▸ **Selected extract**
This notebook describes the use of an autoencoder to predict future NBA games. The idea is to use the training data as "patterns". Then, when it comes time to predict, we would feed the network a "messy" pattern that consists of the two teams that are playing and all the other inputs are randomized. Ideally, the autoencoder should be able to reconstruct the game stats from just the messy input involving the two teams playing.

In [1]:
import pandas as pd
import os
import numpy as np
import torch
import torch.nn as nn
import torch.nn.functional as F
from torch.utils.data import DataLoader
from torchvision import datasets 
from torchvision import transforms
from sklearn.preprocessing import StandardScaler
import matplotlib.pyplot as plt
from IPython.display import clear_output
import seaborn as sns
import itertools


# Building the Autoencoder

### __1.__ Prepare training data
1. We need to make sure all categorical varialbes are one-hot encoded.
2. Then 'mask' values (replace with 0s?) in corrupted training
3. Add normal/poisson noise to continuous variables (depending on scale)
4. Drop unneeded variables

In [2]:
df_games = pd.read_csv("df_games_output.csv")
df_games.drop(columns=['gameId','gameDate'],inplace=True)

Imputation

In [None]:
# Impute missing values with the mean for numerical columns
for col in df_games.columns:
    if df_games[col].isna().sum() > 0:  # Check if the column has missing values
        if df_games[col].dtype in ['float64', 'int64']:  # Only for numerical columns
            df_games[col].fillna(df_games[col].median(), inplace=True)
        if df_games[col].dtype == 'object':
            df_games[col].fillna('Missing', inplace=True)

In [4]:
# should show NO columns after imputation
for col in df_games.columns:
    if df_games[col].isna().sum() > 0:  # Check if the column has missing values
        print(f"Column {col} still has missing values after imputation.")

Turning `winner` into a PyTorch tensor

In [5]:
# creating team to index mapping for use with home team, away team, and winner one-hot encoded feaures
unique_teams = df_games['hometeamName'].unique()

▸ **Records from a dataset**

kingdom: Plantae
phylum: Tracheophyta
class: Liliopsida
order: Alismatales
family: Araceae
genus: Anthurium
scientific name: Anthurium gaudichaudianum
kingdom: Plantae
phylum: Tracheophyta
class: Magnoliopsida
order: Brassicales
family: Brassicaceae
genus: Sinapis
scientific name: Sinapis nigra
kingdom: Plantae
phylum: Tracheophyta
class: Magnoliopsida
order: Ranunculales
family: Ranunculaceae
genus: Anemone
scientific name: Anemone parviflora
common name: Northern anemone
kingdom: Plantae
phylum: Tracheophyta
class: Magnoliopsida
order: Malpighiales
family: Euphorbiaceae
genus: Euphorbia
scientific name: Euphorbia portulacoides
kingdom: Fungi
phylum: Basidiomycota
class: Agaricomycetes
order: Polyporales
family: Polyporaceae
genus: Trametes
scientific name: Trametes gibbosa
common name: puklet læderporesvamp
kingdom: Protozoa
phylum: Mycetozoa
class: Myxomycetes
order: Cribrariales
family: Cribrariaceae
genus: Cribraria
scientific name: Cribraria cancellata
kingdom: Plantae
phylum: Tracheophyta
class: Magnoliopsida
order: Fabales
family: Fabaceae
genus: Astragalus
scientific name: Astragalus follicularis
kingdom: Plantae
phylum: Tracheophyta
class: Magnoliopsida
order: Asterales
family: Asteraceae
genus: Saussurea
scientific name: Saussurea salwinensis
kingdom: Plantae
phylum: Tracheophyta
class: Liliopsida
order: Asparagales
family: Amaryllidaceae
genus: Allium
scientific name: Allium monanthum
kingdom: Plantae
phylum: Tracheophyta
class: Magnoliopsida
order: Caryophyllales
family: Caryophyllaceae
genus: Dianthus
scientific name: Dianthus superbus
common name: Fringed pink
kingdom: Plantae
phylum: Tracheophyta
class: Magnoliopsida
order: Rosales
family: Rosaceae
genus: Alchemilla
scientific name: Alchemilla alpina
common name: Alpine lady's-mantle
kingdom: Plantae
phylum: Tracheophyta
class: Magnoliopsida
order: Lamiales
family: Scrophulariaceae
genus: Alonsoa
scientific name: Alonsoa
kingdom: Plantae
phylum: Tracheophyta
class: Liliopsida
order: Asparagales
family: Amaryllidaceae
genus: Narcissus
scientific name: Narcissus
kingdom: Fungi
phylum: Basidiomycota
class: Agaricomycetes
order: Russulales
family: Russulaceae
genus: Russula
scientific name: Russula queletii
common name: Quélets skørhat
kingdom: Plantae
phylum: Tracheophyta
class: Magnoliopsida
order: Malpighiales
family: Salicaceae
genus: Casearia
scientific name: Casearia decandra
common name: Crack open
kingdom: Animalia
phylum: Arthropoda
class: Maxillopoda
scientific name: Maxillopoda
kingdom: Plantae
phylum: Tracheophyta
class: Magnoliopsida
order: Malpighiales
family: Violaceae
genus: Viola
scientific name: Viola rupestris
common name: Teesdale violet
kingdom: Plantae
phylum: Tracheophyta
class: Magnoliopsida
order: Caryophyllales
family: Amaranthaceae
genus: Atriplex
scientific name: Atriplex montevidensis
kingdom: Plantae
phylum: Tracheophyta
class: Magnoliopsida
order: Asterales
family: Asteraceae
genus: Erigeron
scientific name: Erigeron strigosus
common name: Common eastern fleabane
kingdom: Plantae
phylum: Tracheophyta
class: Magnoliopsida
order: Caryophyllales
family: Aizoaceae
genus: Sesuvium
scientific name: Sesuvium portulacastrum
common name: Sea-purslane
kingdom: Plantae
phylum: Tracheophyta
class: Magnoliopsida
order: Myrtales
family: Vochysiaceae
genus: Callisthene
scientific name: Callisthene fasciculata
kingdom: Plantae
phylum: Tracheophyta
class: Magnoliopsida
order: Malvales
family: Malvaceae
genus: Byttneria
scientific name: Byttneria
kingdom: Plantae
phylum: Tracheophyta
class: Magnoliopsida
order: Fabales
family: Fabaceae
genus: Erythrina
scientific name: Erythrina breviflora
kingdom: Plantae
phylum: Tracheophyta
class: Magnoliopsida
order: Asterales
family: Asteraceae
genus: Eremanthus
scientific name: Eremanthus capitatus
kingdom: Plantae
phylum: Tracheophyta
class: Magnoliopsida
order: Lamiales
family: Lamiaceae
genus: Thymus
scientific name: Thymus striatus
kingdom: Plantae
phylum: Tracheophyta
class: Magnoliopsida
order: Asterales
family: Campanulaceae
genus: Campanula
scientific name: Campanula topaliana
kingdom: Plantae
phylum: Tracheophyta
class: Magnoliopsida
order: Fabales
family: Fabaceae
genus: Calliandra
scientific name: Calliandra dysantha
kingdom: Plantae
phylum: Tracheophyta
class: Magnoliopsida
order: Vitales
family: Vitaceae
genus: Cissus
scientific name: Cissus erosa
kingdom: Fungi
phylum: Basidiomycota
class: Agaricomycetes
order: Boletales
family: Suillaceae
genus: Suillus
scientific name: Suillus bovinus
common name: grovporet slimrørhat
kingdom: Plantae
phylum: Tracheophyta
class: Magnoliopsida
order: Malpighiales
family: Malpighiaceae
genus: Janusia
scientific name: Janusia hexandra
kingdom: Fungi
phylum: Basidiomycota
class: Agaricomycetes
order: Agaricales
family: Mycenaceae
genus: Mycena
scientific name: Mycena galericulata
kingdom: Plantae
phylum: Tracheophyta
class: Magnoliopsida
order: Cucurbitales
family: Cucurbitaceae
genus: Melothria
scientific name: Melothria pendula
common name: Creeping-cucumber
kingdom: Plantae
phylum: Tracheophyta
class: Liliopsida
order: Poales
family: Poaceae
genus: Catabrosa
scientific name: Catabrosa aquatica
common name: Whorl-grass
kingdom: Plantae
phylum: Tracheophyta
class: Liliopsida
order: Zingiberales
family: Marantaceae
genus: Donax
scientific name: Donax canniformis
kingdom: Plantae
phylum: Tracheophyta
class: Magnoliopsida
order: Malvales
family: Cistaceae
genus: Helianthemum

▸ **Direction 1**
In the NBA autoencoder notebook, what value fills missing entries in object-type columns?
▸ **Direction 2**
Can you rewrite the NBA autoencoder notebook, everything from "### __1.__ Prepare" down to "(depending on scale)", with "continuous" changed to "numeric"?

▸ **Result 1**
The string 'Missing'.

▸ **Result 2**
### __1.__ Prepare training data
1. We need to make sure all categorical varialbes are one-hot encoded.
2. Then 'mask' values (replace with 0s?) in corrupted training
3. Add normal/poisson noise to numeric variables (depending on scale)